No Brasil já neva
Sim, é verdade: em Bom Jesus, São José dos Ausentes, Gramado, Canela e Caxias do Sul, no Rio Grande do Sul, e em São Joaquim, Urupema e Urubici, em Santa Catarina, nevou nos últimos dias.
Pode parecer estranho - ainda mais em fins de maio e princípio de junho, altura do ano em que no outro hemisfério a maioria dos portugueses começa a pensar em férias -, mas no Brasil, visto no estrangeiro como paraíso de sol, de calor, de mar, de praia, de bronzeados e de biquínis, sempre houve, independentemente das assustadoras mudanças climáticas globais mais recentes, friagem, geada, granizo, temperaturas negativas, luvas e gorros.
Porque o país de 26 estados, cinco regiões e seis biomas, é diverso. E grande.
O correspondente que vos escreve, a morar há quase 15 anos no país, teve a noção dessa grandeza logo no segundo ou terceiro dia. Em São Paulo, cidade de 22 milhões de habitantes somados os arredores, precisou ir de casa, perto da Avenida Paulista, ao centro de treinos do Corinthians, situado numa estrada por onde se sai da metrópole rumo a Guarulhos. Na cabeça lisboeta dele, a viagem, vista do mapa do Metro, assemelhava-se à deslocação tranquila do Marquês ao Estádio da Luz. Na realidade, durou duas horas e meia, três mudanças de linha e mais 35 euros de táxi. Só pra ir.
Um dia, um editor, mesmo tendo conhecimentos geográficos suficientes para saber que o Brasil é enorme, pediu ao tal correspondente para dar um pulinho a Campina Grande, a terra do Hulk (do jogador, claro). Tudo bem, mas o tal “pulinho” equivale a uma viagem Lisboa-Varsóvia. Ou a dez viagens Porto-Lisboa de seguida.
Porque o Brasil, maior país da América Latina, quinto à escala mundial, é mesmo grande. E mesmo diverso.
O correspondente citado teve noção dessa diversidade mal chegou, no Natal de 2010, para esta aventura. Numa noite, o Jornal Nacional, da TV Globo, abriu com a notícia das enchentes no Estado de São Paulo: as imagens, de rios de lama a correr pelas ruas das cidades, de gente a pular para botes improvisados, de pessoas e animais a refugiarem-se nos telhados, de carros encalhados e, infelizmente, de umas quantas mortes, foram a escolha natural dos editores para começar o noticiário.

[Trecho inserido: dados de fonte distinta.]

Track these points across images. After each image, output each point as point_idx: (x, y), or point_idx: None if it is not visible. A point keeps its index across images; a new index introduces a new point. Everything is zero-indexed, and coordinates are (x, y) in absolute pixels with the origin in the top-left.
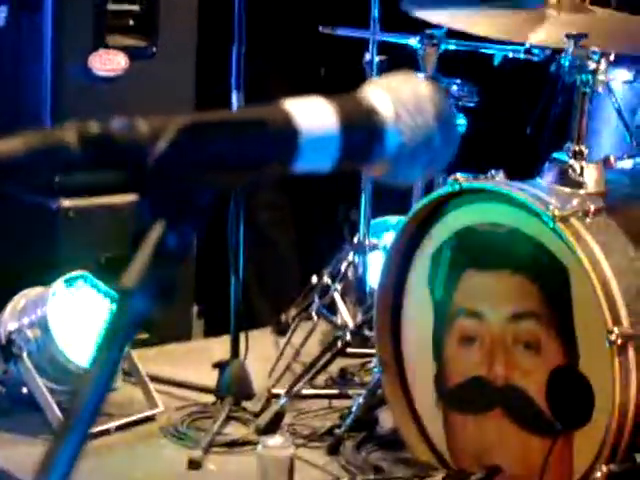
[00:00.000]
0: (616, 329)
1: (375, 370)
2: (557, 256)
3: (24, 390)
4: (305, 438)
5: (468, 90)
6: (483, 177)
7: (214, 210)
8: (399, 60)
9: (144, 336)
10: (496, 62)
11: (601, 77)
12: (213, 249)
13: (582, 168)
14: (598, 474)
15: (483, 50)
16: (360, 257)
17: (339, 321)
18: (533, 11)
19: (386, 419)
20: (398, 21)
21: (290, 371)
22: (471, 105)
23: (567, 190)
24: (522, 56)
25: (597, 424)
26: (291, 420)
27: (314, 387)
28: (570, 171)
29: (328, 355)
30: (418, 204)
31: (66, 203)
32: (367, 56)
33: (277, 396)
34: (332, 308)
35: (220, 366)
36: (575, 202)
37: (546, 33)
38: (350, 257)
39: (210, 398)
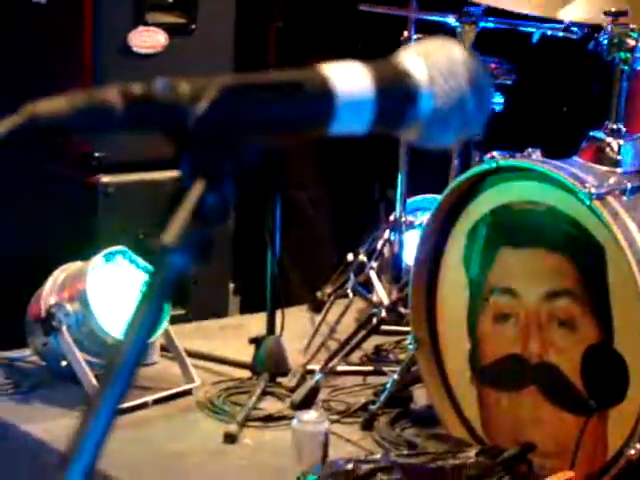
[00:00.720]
0: None
1: (410, 347)
2: (593, 234)
3: (63, 363)
4: (339, 414)
5: (505, 68)
6: (520, 155)
7: (252, 181)
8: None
9: (181, 312)
10: (534, 40)
11: None
12: (251, 227)
13: (619, 146)
14: (632, 451)
15: (521, 28)
16: (396, 235)
17: (374, 299)
18: None
19: (420, 396)
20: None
21: (325, 348)
22: (508, 83)
23: (604, 168)
24: (560, 34)
25: (631, 402)
26: (326, 396)
27: (349, 364)
28: (607, 149)
29: (363, 332)
30: (454, 182)
31: (106, 179)
32: (405, 34)
33: (312, 372)
34: (368, 286)
35: (256, 342)
36: (612, 180)
37: (584, 10)
38: (386, 235)
39: (246, 373)
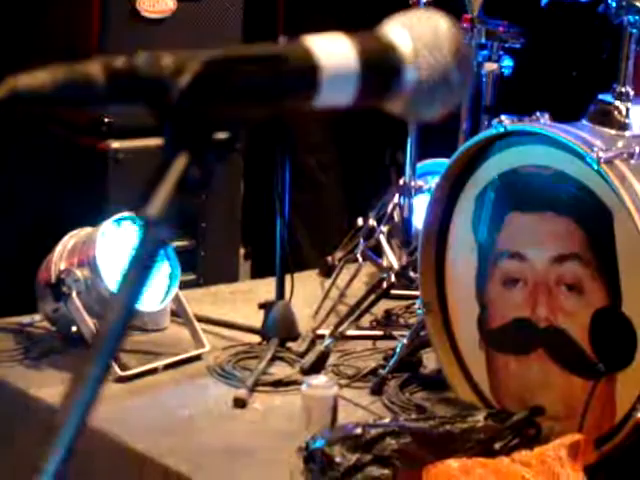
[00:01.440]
0: None
1: (419, 311)
2: (601, 198)
3: (73, 329)
4: (349, 378)
5: (514, 31)
6: (528, 119)
7: (260, 152)
8: (445, 1)
9: (192, 277)
10: (543, 3)
11: None
12: (261, 192)
13: (628, 110)
14: None
15: None
16: (406, 199)
17: (384, 263)
18: None
19: (430, 360)
20: None
21: (335, 312)
22: (517, 47)
23: (612, 132)
24: None
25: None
26: (335, 360)
27: (359, 328)
28: (615, 113)
29: (372, 296)
30: (462, 147)
31: (116, 145)
32: None
33: (322, 337)
34: (378, 250)
35: (265, 307)
36: (620, 144)
37: None
38: (396, 199)
39: (256, 338)
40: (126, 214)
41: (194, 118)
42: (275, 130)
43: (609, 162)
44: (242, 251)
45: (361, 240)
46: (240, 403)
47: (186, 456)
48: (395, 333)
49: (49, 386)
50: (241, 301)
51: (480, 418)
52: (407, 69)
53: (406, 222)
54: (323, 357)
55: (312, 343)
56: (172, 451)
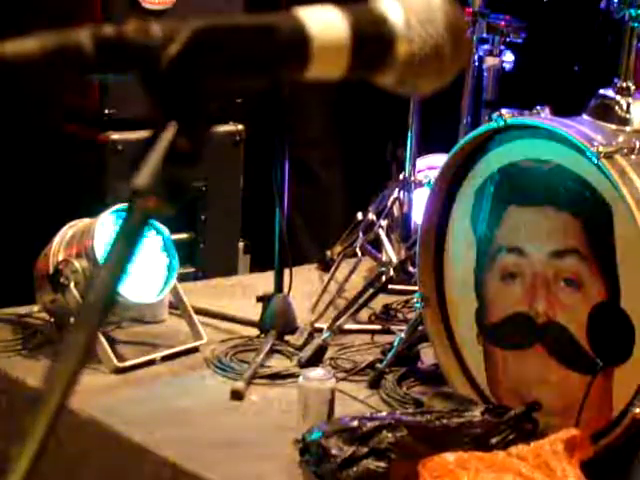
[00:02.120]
0: None
1: (417, 306)
2: (601, 193)
3: (71, 320)
4: (347, 372)
5: (516, 26)
6: (528, 113)
7: (259, 143)
8: None
9: (190, 270)
10: None
11: None
12: (260, 185)
13: (629, 104)
14: (637, 410)
15: None
16: (405, 194)
17: (383, 257)
18: None
19: (427, 354)
20: None
21: (334, 306)
22: (519, 41)
23: (613, 127)
24: None
25: (637, 361)
26: (333, 354)
27: (358, 322)
28: (616, 107)
29: (371, 290)
30: (462, 140)
31: (115, 136)
32: None
33: (320, 330)
34: (377, 245)
35: (264, 300)
36: (620, 139)
37: None
38: (395, 193)
39: (254, 331)
40: (125, 205)
41: (183, 87)
42: (273, 119)
43: (609, 157)
44: (241, 244)
45: (360, 234)
46: (237, 395)
47: (183, 448)
48: (393, 327)
49: None
50: (240, 294)
51: (477, 413)
52: (399, 41)
53: (405, 216)
54: (321, 350)
55: (310, 336)
56: (169, 443)
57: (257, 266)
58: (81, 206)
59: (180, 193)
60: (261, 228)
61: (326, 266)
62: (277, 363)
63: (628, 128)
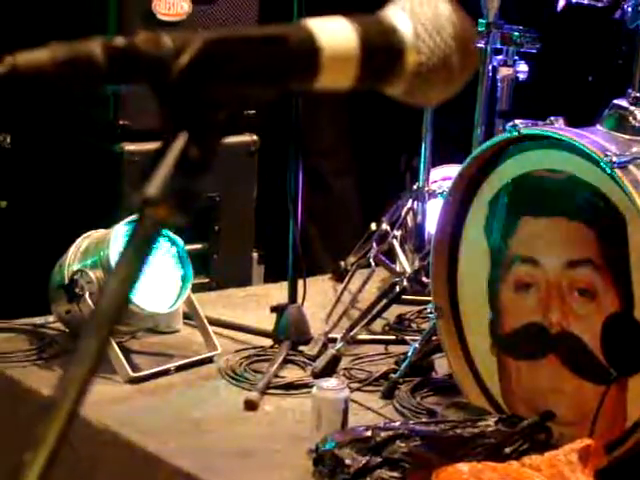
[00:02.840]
0: None
1: (431, 316)
2: (615, 203)
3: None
4: (360, 382)
5: (530, 36)
6: (542, 123)
7: (272, 152)
8: (461, 6)
9: (204, 281)
10: (559, 8)
11: None
12: (275, 196)
13: None
14: None
15: None
16: (419, 204)
17: (397, 268)
18: None
19: (441, 365)
20: None
21: (347, 316)
22: (533, 51)
23: (627, 137)
24: (585, 1)
25: None
26: (347, 364)
27: (371, 333)
28: (630, 118)
29: (384, 301)
30: (476, 151)
31: (130, 147)
32: None
33: (334, 340)
34: (391, 255)
35: (277, 310)
36: (634, 149)
37: None
38: (409, 204)
39: (268, 342)
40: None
41: (193, 98)
42: (288, 126)
43: (623, 167)
44: (255, 255)
45: (374, 245)
46: (251, 405)
47: (196, 458)
48: (407, 338)
49: None
50: (254, 304)
51: (491, 423)
52: (407, 52)
53: (419, 227)
54: (335, 361)
55: (324, 346)
56: (183, 452)
57: (271, 277)
58: (96, 217)
59: (191, 202)
60: (275, 238)
61: (340, 276)
62: (291, 373)
63: None
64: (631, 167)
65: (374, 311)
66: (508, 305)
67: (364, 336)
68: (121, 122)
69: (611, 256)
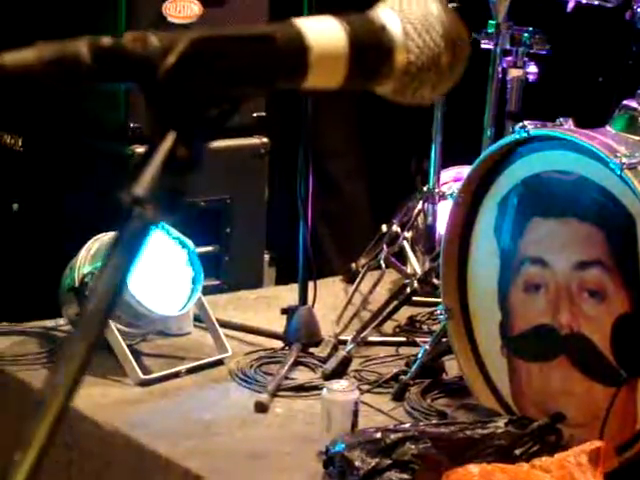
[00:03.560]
0: None
1: (441, 318)
2: (624, 204)
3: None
4: (371, 384)
5: (539, 37)
6: (551, 124)
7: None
8: (470, 7)
9: (216, 283)
10: (568, 9)
11: None
12: (286, 198)
13: None
14: None
15: None
16: (430, 206)
17: (408, 270)
18: None
19: (452, 366)
20: None
21: (358, 318)
22: (542, 52)
23: (636, 138)
24: (595, 2)
25: None
26: (358, 366)
27: (382, 334)
28: None
29: (395, 302)
30: (485, 152)
31: (141, 150)
32: None
33: (344, 342)
34: (402, 257)
35: (288, 312)
36: None
37: None
38: (420, 205)
39: (278, 344)
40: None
41: (181, 97)
42: (298, 128)
43: (633, 168)
44: (267, 257)
45: (384, 246)
46: (261, 407)
47: (207, 460)
48: (418, 339)
49: None
50: (264, 306)
51: (501, 424)
52: (397, 51)
53: (430, 228)
54: (345, 362)
55: (334, 348)
56: (193, 454)
57: (283, 279)
58: (107, 219)
59: (179, 202)
60: (286, 241)
61: (351, 278)
62: (301, 375)
63: None
64: None
65: (385, 313)
66: (518, 306)
67: (375, 338)
68: (132, 125)
69: (621, 257)
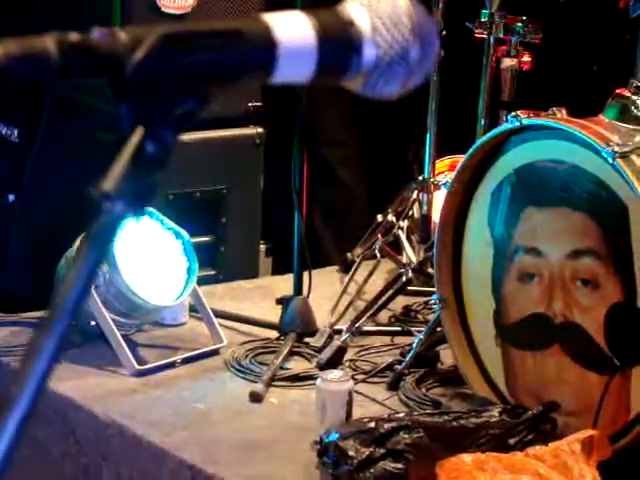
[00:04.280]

A surpresa veio na notícia seguinte: seca no sertão nordestino, com imagens áridas, agrestes, inóspitas e estéreis não menos chocantes de gente e de animais a implorarem, em vão, por uma gota de chuva caída dos céus. Sim, em Portugal também já houve enchentes terríveis. E secas angustiantes. Mas no mesmo dia?
Entretanto, neste início de junho em que Bom Jesus, São José dos Ausentes, Gramado, Canela e Caxias do Sul, no Rio Grande do Sul, e São Joaquim, Urupema e Urubici, em Santa Catarina, abriram telejornais por acordarem pintadas de branco, a notícia seguinte foi “onda de calor no norte deixa a população em alerta”, com destaque para Palmas, com 37 graus de sensação térmica, e Boa Vista, cuja mínima, ali pelas 4h00 da manhã, foi de 25.
Desta vez, o tal correspondente já não se surpreendeu.